MASLAHAT
Doğrusu bu kelimeyi ben “idare-i maslahat” yani “durumu idare etmek” biçiminde biliyordum. Çünkü dilimizdeki bu tabir genellikle bir tür eleştirel sitem yada hafiften “iğneleme” yapmak için kullanılıyordu. Bazen de alay etme anlamında kullanıldığına şahit olmuştum. Özellikle biz yöneticiler için “yöneticilik” asla idare-i maslahat etmek değildi. Bunu asla kabul etmez, üzerimize almazdık.
Çok sonraları eski Bayındırlık Bakanı rahmetli Cevat AYHAN’dan bu kelimenin çok daha olumlu yönleri olduğunu, hatta oldukça derinlikli bir kavram olduğunu öğrendim. Kendisi çok çalışkan, dürüst ve bilgili bir devlet adamıydı. Ayrıca sağlam bir inanca, güzel bir ahlaka sahip “kâmil mümin” diyebileceğim vasıfta bir insandı. Ahlakı ve çalışkanlığı hep bana örnek olmuş, nasihatları yoluma ışık olmuştur. Bundan dolayı kendimi yöneticilik konusunda onun öğrencisi sayarım.
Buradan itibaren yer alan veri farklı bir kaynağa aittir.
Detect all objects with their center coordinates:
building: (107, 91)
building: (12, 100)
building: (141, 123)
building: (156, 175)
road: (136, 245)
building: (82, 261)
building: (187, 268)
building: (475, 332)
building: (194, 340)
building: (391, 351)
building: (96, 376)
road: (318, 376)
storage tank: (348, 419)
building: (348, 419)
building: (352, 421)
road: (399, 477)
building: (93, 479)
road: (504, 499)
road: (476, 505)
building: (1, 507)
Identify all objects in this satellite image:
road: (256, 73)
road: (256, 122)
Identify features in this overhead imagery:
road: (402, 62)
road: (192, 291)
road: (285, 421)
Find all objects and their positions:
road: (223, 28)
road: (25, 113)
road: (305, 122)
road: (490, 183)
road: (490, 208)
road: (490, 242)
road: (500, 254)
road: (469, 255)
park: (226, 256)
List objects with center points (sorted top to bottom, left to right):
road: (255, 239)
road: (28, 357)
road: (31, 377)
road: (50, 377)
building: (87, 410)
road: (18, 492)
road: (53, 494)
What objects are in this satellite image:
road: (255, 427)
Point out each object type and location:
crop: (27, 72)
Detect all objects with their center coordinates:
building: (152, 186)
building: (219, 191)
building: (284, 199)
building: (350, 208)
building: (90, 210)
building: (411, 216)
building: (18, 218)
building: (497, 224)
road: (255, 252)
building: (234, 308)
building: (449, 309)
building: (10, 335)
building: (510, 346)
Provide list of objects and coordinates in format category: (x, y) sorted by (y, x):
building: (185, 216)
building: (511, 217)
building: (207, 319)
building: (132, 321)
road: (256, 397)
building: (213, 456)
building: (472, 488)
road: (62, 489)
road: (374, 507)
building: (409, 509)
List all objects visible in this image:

Pek çok şeyi ondan duydum, gördüm ve öğrendim.
1996 yılında Bayındırlık
Bakanlığında Daire Başkanıyım. 600 personelim 2 başkan yardımcım, 6 şube
müdürüm var. O dönemde rahmetlinin bir adeti vardı. El ayak çekildikten sonra, gece
saat 11 gibi yakın ekibini odasında toplar yapılanların muhasebesini,
yapılacakların istişaresini yapardı. Böyle bir akşam dağılmadan evvel bana
bakarak: “Yılmaz, sıkı ve ciddi çalıştığını görüyorum. Fakat maslahat da önemlidir, unutma!” dedi.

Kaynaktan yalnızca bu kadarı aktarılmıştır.